Written task ▸ Select every line in the entries below that contains the string "trees", matching case exactly.

+++

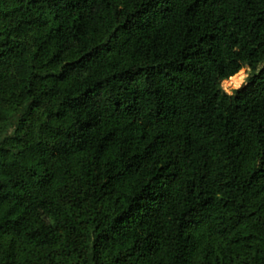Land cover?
<instances>
[{
  "label": "trees",
  "instance_id": "1",
  "mask_svg": "<svg viewBox=\"0 0 264 264\" xmlns=\"http://www.w3.org/2000/svg\"><path fill=\"white\" fill-rule=\"evenodd\" d=\"M0 264H264V0H0Z\"/></svg>",
  "mask_w": 264,
  "mask_h": 264
},
{
  "label": "rangeland",
  "instance_id": "2",
  "mask_svg": "<svg viewBox=\"0 0 264 264\" xmlns=\"http://www.w3.org/2000/svg\"><path fill=\"white\" fill-rule=\"evenodd\" d=\"M243 71H244V74H243V76H244V77H243V82H245L246 79H247L248 76H249L250 68H249V67L244 68ZM242 85H243V84H242ZM242 85H241V86H242ZM222 86H223V88H224L227 92H229V93H232L235 89H238V88L241 87V86L237 87V85H236V81H235V80H234V81H223Z\"/></svg>",
  "mask_w": 264,
  "mask_h": 264
},
{
  "label": "bare ground",
  "instance_id": "3",
  "mask_svg": "<svg viewBox=\"0 0 264 264\" xmlns=\"http://www.w3.org/2000/svg\"><path fill=\"white\" fill-rule=\"evenodd\" d=\"M225 81H234V80L227 79V80H225Z\"/></svg>",
  "mask_w": 264,
  "mask_h": 264
},
{
  "label": "clouds",
  "instance_id": "4",
  "mask_svg": "<svg viewBox=\"0 0 264 264\" xmlns=\"http://www.w3.org/2000/svg\"><path fill=\"white\" fill-rule=\"evenodd\" d=\"M237 87H239V85H237Z\"/></svg>",
  "mask_w": 264,
  "mask_h": 264
}]
</instances>
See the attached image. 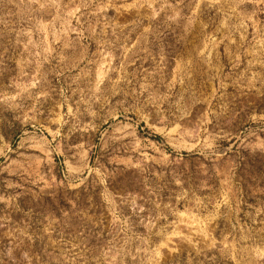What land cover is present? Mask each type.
<instances>
[{
	"label": "rangeland",
	"instance_id": "rangeland-1",
	"mask_svg": "<svg viewBox=\"0 0 264 264\" xmlns=\"http://www.w3.org/2000/svg\"><path fill=\"white\" fill-rule=\"evenodd\" d=\"M0 264H264V0H0Z\"/></svg>",
	"mask_w": 264,
	"mask_h": 264
}]
</instances>
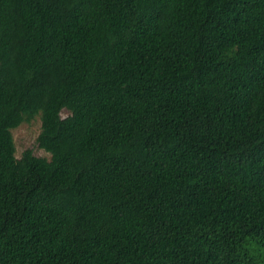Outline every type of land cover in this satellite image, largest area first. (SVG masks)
I'll return each mask as SVG.
<instances>
[{
	"label": "trees",
	"instance_id": "trees-1",
	"mask_svg": "<svg viewBox=\"0 0 264 264\" xmlns=\"http://www.w3.org/2000/svg\"><path fill=\"white\" fill-rule=\"evenodd\" d=\"M0 264H264V0H0Z\"/></svg>",
	"mask_w": 264,
	"mask_h": 264
},
{
	"label": "rangeland",
	"instance_id": "rangeland-1",
	"mask_svg": "<svg viewBox=\"0 0 264 264\" xmlns=\"http://www.w3.org/2000/svg\"><path fill=\"white\" fill-rule=\"evenodd\" d=\"M68 115L66 110L61 112V117L64 118ZM40 132L39 118L33 119L30 123H23L16 129L12 130V137L15 146V157L20 158L22 153L30 150L36 157L50 159V155L38 148L37 137Z\"/></svg>",
	"mask_w": 264,
	"mask_h": 264
}]
</instances>
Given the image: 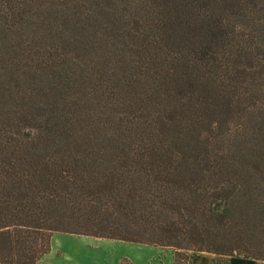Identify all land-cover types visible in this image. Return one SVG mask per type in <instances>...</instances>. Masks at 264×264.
Returning a JSON list of instances; mask_svg holds the SVG:
<instances>
[{
    "label": "trees",
    "instance_id": "obj_1",
    "mask_svg": "<svg viewBox=\"0 0 264 264\" xmlns=\"http://www.w3.org/2000/svg\"><path fill=\"white\" fill-rule=\"evenodd\" d=\"M131 1L133 11L122 15L135 29L126 36L140 46L124 43L127 59L132 70L140 57L149 64L153 106L154 96L165 99L150 122L109 108L122 103L119 83L108 82L122 60L109 70L100 57L95 70L81 9L68 8L75 0H0V86L21 102L6 108V119L0 113V264H37L55 232L171 248L175 264H189L191 251L264 261V157L211 154L203 130L231 125L239 106L252 102L264 0ZM43 24L37 35L32 27ZM27 32L30 40H16ZM15 64L12 83L3 77ZM140 67L125 76L139 82ZM94 77L86 100L96 94L102 114L108 102L118 117L112 128L140 133L137 143L93 136L105 120L83 124L78 88Z\"/></svg>",
    "mask_w": 264,
    "mask_h": 264
},
{
    "label": "rangeland",
    "instance_id": "obj_2",
    "mask_svg": "<svg viewBox=\"0 0 264 264\" xmlns=\"http://www.w3.org/2000/svg\"><path fill=\"white\" fill-rule=\"evenodd\" d=\"M48 1L50 4L54 2L55 6L59 4L65 6L68 3V0ZM102 2H105V5L109 6L110 9L107 10V7L101 9L99 5H96L98 3L103 5ZM75 3L76 0L74 3L70 2L68 8L73 12L75 11L76 6L81 9V13L78 14L77 17L80 24L88 30L91 37V39L87 38L88 42L85 40V43L88 47H90V45L92 46L89 50V55L93 57L92 66H95V70H101V65L98 64L100 57H103L105 66L109 70L114 68L117 57L122 60V64L119 66L122 68L117 72L114 71V79H109L108 81L113 85L119 83L122 94V103L118 106L111 105L109 108L116 109L117 112L137 113V115L141 117L142 122H150L154 114L159 113V108L164 107L165 104L162 101H165V99L160 98L158 95L154 96V101L157 103V107L153 106L152 102L148 99L153 93L151 91L152 78L149 64H144L140 57L137 67L132 70V67H130V60L127 59L130 57L131 47H128L125 44H136L140 46V44L136 42L139 41L136 39L137 37H131V35L126 36V30H134L135 28L134 23L128 24L126 21L124 22L125 18L122 15L123 13L127 16L133 11V1L84 0L80 5ZM263 3L264 1H261L262 5L258 6V8H263ZM67 11L68 10H64V12L61 13L66 15ZM41 16L44 17L42 14ZM58 17L62 20V15ZM45 20H48V17L45 18ZM121 20L123 21L122 23H120ZM127 20L132 21L131 18H127ZM109 22H111L113 28H105V24ZM29 26H32L31 21H29L28 24H25V28H29ZM32 28H40L37 29L36 34L42 35V32L40 31H42L43 28H48V26L43 24L36 25ZM260 31L264 32V28L260 29ZM124 32L125 34L123 35ZM28 33L30 32H27L24 35L20 33L16 40H30V37H27ZM80 33L84 34L82 30ZM42 39L45 42V39ZM113 51L116 52L114 53V56H112ZM258 56L263 58V60H261L257 69L258 76L250 86L252 95H254L251 100L252 102L245 101V103H242L239 106L236 116L234 115L232 118L233 122L231 125H229V123L226 124L227 122L223 121V128L215 132L211 130L209 131L208 126L203 127V130H208L206 132V137L209 139V147L214 151L209 152L211 154L219 152L222 154L232 153L233 155H238V157H246L249 160L261 159L264 157V66H261L264 65V53H261ZM91 57H89V59ZM82 59L85 60L86 58L83 57ZM125 60L126 62L123 63ZM22 61L27 66L28 60L23 58ZM257 63L258 62H256V64ZM141 65L143 66L145 73L142 75L141 79H138L140 83L134 80L131 81L132 79L130 77L125 76V74L129 75L133 72L138 75L141 71ZM16 67L17 64L12 66V68L6 72L3 79H9L13 83L15 75H17ZM56 76L57 74L53 73L47 77L49 79ZM84 76L85 73L79 72L76 75L77 81L80 82ZM43 80L46 82L44 76ZM94 80L95 77L88 78L83 82L82 86L78 88V94H81L86 105L79 112V114L81 113L83 116V124L86 125V123H89L94 119L101 122L105 120L104 123L107 122L105 124V130L98 129L93 131V136H99L110 140L114 137L119 138L121 141H124V139L134 140L131 143L132 145L137 143V140L140 139L141 136L140 133L135 135H129L126 133L121 136L120 128H112V126L115 125V122L118 123V121H116L117 116L107 111L106 108L108 107L106 106L109 104L108 102L101 103L104 107V114H102V110H100L99 106L100 103L95 102L96 94H94L90 101L86 100V90L94 85ZM47 91L48 88L46 89V92ZM10 93L7 85L0 86V113L5 119L7 118L6 108H8L10 113L11 105L21 104V102L15 97H10ZM139 96H141V100L136 101V98ZM186 102L187 99H181L183 105H186ZM152 112L153 114L150 115ZM127 123L128 121L126 122V125ZM107 127L111 129L105 133ZM112 132H115L116 135H111ZM175 254L176 252L174 249L163 248L162 246L100 238L89 235L55 232L51 239V250L44 256V259L40 260L37 264H175ZM188 263L264 264V261L245 258L242 255H219L210 252L191 251L189 252Z\"/></svg>",
    "mask_w": 264,
    "mask_h": 264
},
{
    "label": "crops",
    "instance_id": "obj_3",
    "mask_svg": "<svg viewBox=\"0 0 264 264\" xmlns=\"http://www.w3.org/2000/svg\"><path fill=\"white\" fill-rule=\"evenodd\" d=\"M46 254H47V253H46ZM46 254H45V255H46ZM45 255H43V257L41 258V260L44 259V256H45ZM46 262H48V261H46Z\"/></svg>",
    "mask_w": 264,
    "mask_h": 264
}]
</instances>
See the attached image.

+++

Response to this task ▸
  "label": "trees",
	"label": "trees",
	"instance_id": "trees-1",
    "label": "trees",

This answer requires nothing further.